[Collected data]
Content starts

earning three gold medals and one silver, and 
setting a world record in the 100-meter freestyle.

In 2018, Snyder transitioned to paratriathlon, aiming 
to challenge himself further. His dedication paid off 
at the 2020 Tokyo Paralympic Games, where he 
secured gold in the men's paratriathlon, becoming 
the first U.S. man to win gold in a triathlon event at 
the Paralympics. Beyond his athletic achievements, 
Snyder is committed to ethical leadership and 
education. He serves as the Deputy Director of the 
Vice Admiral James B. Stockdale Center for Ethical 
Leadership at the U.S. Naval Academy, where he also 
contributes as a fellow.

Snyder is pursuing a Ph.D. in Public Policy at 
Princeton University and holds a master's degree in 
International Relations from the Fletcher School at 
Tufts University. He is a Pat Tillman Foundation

Content ends
Content starts

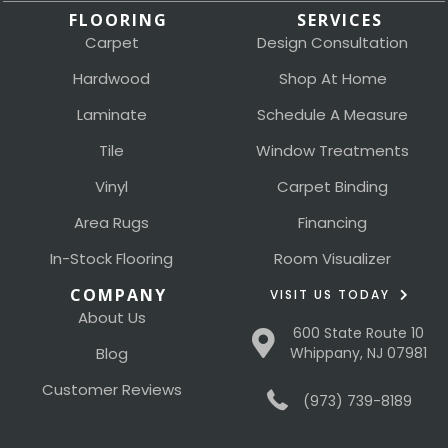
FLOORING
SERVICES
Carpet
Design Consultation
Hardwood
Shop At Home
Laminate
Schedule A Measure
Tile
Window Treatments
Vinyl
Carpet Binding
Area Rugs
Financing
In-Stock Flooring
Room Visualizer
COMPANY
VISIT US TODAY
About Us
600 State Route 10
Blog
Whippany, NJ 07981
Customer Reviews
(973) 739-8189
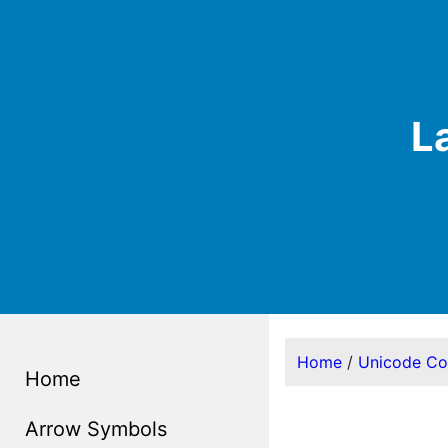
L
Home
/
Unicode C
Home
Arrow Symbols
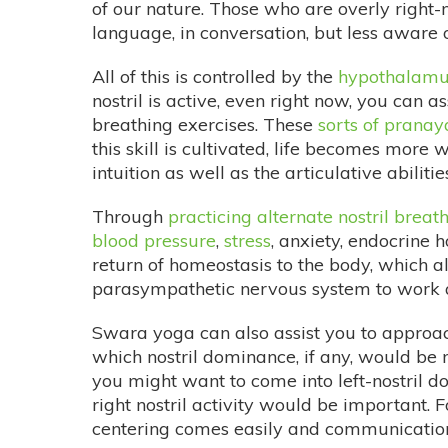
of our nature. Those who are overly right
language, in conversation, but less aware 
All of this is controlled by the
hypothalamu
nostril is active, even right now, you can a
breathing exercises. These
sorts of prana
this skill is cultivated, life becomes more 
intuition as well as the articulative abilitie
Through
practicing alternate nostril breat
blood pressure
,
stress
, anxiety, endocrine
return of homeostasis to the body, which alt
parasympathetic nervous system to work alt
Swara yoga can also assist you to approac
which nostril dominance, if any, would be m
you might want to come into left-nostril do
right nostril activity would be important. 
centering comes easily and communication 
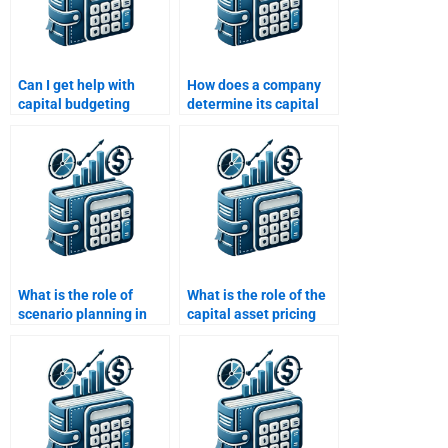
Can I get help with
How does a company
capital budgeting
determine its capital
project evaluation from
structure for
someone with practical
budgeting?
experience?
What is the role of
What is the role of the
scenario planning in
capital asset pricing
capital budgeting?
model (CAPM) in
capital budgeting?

Content ends

__What to work on__.
Edit the part of the entries that opens with the line containing "earning three gold" and closes with the line containing "setting a world". Replace "silver" with "bronze" and keep everything else the same.

__Worked solution__.
earning three gold medals and one bronze, and 
setting a world record in the 100-meter freestyle.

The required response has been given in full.